When I initially began school for kindergarten, I was 4 years old. I was the youngest student in my class (which at that time bothered me). I attended the Greenwich Village Elementary School, P.S. 41, located on 11th Street and 6th Avenue in Manhattan . . .

Due to the events of September 11th, I was soon transferred to P.S. 11 on Waverly Avenue in Brooklyn. My first response was fear because it was a new school and I had to make friends with people that were unfamiliar to me . . .

During the middle of sixth grade, my mother decided to take me out of the public school system in order to home-school me. The reason she took me out of the public school system is the debauchery that would take place on a daily basis at JHS 35. Many of the students would disrupt the class, often begin fights with each other, use profanity towards the teachers, etc. This she felt was immoral, and she choose to remove me from an environment that was not conducive to the manner in which she wanted me to be taught in . . .

Tau and Dieon want folks to understand that just because they are homeschooled, it doesn't mean they are freaks. "I hate explaining that I do get to do activities," says Tau. "I am not in the house all day working."
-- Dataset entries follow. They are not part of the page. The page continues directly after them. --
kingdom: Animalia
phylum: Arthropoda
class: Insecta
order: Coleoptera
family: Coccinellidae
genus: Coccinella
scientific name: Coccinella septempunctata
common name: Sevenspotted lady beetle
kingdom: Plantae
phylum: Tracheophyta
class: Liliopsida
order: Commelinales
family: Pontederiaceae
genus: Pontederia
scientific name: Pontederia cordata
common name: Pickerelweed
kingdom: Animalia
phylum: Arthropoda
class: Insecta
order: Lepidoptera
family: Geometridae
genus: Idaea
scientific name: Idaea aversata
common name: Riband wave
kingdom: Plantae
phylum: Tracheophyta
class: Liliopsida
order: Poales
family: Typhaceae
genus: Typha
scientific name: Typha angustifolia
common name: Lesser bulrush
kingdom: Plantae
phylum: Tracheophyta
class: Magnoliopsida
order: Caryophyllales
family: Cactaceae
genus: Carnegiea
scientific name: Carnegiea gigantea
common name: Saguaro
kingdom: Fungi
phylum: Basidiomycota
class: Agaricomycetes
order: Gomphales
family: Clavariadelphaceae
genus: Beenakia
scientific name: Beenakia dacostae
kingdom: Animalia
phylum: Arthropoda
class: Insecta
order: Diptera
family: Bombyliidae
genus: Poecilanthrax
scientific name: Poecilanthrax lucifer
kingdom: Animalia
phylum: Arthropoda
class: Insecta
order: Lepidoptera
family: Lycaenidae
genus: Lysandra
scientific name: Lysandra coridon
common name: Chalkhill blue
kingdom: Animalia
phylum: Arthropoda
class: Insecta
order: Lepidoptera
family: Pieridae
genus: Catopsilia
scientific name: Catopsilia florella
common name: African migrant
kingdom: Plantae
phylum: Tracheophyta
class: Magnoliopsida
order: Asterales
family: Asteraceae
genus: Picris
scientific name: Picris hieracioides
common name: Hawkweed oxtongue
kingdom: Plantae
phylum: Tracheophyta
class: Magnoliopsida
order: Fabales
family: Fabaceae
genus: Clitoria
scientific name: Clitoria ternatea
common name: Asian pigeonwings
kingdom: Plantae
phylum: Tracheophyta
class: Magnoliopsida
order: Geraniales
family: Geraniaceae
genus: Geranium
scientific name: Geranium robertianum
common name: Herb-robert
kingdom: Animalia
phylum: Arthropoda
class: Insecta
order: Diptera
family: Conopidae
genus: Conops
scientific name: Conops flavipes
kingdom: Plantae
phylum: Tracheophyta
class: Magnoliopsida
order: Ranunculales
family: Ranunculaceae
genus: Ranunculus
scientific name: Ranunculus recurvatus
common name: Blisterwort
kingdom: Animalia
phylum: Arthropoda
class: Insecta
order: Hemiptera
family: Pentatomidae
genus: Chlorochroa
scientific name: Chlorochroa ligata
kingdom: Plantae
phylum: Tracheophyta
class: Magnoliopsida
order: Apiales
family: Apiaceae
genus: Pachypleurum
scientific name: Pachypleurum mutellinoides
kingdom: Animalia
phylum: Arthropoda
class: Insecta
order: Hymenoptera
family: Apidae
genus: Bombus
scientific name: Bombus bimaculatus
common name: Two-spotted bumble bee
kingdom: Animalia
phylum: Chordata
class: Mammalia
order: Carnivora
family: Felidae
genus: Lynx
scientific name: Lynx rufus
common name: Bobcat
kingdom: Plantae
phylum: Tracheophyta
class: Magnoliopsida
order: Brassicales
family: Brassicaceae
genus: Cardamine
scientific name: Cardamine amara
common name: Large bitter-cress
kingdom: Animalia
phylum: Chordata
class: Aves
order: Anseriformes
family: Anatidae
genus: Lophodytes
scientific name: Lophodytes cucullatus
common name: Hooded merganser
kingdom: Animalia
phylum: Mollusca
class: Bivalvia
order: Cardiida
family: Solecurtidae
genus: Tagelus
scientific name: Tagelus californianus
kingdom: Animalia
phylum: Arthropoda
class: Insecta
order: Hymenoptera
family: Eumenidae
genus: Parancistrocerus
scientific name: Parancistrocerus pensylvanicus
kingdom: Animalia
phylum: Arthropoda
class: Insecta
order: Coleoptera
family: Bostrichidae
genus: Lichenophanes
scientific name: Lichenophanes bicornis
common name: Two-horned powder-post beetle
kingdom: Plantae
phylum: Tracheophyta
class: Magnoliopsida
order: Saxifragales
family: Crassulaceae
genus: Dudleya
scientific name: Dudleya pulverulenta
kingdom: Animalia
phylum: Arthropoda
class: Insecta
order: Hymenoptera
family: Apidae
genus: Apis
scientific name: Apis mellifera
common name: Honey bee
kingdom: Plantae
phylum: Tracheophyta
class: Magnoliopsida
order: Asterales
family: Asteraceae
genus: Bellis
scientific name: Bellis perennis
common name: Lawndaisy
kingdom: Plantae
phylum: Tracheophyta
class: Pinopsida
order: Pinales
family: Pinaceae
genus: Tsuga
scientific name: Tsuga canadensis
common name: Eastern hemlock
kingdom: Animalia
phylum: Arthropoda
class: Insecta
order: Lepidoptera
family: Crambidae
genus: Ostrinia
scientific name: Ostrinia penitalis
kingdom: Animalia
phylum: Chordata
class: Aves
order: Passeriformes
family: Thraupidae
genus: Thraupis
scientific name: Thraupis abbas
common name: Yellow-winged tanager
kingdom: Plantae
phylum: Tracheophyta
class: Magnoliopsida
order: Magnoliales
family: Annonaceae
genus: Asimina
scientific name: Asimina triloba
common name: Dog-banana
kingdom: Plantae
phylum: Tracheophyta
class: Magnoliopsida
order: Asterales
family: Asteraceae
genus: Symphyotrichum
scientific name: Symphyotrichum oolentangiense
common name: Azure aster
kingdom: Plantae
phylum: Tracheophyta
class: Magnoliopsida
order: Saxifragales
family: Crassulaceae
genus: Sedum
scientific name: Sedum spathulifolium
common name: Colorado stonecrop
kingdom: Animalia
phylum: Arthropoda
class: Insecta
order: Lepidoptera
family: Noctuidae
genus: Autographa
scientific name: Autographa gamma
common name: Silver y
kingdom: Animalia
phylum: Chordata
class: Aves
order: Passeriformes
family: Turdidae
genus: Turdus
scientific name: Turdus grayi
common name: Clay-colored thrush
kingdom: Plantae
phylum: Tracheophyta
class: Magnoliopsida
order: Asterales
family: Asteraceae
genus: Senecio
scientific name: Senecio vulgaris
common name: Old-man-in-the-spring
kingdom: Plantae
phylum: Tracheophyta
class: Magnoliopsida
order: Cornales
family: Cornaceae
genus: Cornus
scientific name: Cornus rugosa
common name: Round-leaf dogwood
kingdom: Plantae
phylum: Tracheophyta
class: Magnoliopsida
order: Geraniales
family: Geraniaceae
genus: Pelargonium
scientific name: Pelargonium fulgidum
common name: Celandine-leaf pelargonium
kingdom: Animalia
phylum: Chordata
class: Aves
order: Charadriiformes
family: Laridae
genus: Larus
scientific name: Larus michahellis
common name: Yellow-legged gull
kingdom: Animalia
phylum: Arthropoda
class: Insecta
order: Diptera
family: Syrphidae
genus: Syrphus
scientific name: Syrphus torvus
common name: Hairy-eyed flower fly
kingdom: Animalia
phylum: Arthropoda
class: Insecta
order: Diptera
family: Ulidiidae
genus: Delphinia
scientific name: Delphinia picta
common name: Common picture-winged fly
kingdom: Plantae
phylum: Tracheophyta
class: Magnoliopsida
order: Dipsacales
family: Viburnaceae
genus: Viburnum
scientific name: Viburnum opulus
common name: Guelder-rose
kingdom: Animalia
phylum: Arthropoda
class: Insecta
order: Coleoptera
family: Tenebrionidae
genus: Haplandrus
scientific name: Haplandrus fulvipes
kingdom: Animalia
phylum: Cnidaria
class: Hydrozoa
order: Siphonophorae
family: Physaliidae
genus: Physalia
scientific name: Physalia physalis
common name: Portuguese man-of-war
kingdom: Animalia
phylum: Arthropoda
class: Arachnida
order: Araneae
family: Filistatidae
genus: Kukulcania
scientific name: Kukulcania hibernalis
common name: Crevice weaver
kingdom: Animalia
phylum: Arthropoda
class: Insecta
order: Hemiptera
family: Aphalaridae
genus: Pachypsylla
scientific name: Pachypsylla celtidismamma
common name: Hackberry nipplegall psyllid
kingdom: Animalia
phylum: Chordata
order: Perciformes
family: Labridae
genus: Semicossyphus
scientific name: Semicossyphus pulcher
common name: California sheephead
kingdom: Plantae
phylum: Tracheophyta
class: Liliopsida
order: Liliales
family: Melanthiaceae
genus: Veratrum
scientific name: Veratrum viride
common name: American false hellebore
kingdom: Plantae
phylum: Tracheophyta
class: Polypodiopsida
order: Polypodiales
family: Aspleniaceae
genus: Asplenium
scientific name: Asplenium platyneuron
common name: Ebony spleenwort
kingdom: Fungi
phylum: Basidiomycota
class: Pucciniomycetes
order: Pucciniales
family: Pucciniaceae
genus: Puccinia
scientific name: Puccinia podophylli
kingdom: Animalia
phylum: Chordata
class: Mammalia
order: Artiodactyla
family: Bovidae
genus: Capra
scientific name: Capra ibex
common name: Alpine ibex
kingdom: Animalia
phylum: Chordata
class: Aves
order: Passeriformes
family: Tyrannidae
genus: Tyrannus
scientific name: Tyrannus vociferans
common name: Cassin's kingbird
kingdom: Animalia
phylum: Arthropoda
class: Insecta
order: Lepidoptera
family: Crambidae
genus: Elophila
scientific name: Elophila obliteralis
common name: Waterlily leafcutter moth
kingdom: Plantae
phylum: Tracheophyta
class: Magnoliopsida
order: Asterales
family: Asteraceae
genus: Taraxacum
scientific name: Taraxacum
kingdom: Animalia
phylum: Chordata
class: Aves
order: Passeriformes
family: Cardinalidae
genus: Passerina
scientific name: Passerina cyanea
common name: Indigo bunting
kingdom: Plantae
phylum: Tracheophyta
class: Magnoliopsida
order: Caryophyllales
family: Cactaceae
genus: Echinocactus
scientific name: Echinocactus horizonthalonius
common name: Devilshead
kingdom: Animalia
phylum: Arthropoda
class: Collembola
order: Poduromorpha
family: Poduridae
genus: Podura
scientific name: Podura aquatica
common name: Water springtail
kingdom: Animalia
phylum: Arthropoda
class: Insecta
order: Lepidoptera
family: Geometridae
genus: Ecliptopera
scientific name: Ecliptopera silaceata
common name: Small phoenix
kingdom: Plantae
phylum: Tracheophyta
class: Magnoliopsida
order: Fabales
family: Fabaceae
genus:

"I hate explaining that I do get to socialize," says Deion. Next fall, both boys look forward to attending high school. It's not exactly what Robinson wishes for them, but she is willing to defer to their wishes. "I think that I have learned more about my strengths and weaknesses and being able to handle different problems as they come to me," Deion explains.

"I'm interested in filmmaking, and I found a new school in Long Island City that specializes in careers in film and television," says Tau. "I will be one of 108 first-time students in this school—a wonderful opportunity."

Would they homeschool their own children? Deion answers, "I had never thought about homeschooling before my cousin told my parents about it. I looked at it as a relief from the pain I was having at P.S. 35, Decatur Middle School. If my children have any difficulty with school, I will make sure that I find a good place for them to learn and grow. I have been in private school also, and that doesn't always work either."

"Since I felt uncomfortable with the middle-school system, I felt pushed out, pushed upon, and very disappointed that people could be so rude and unfair," says Tau. "If my children in the future have the same issues, then I will have to make the learning experience comfortable and best for them. If homeschooling is the only option available, then I will give that to my children."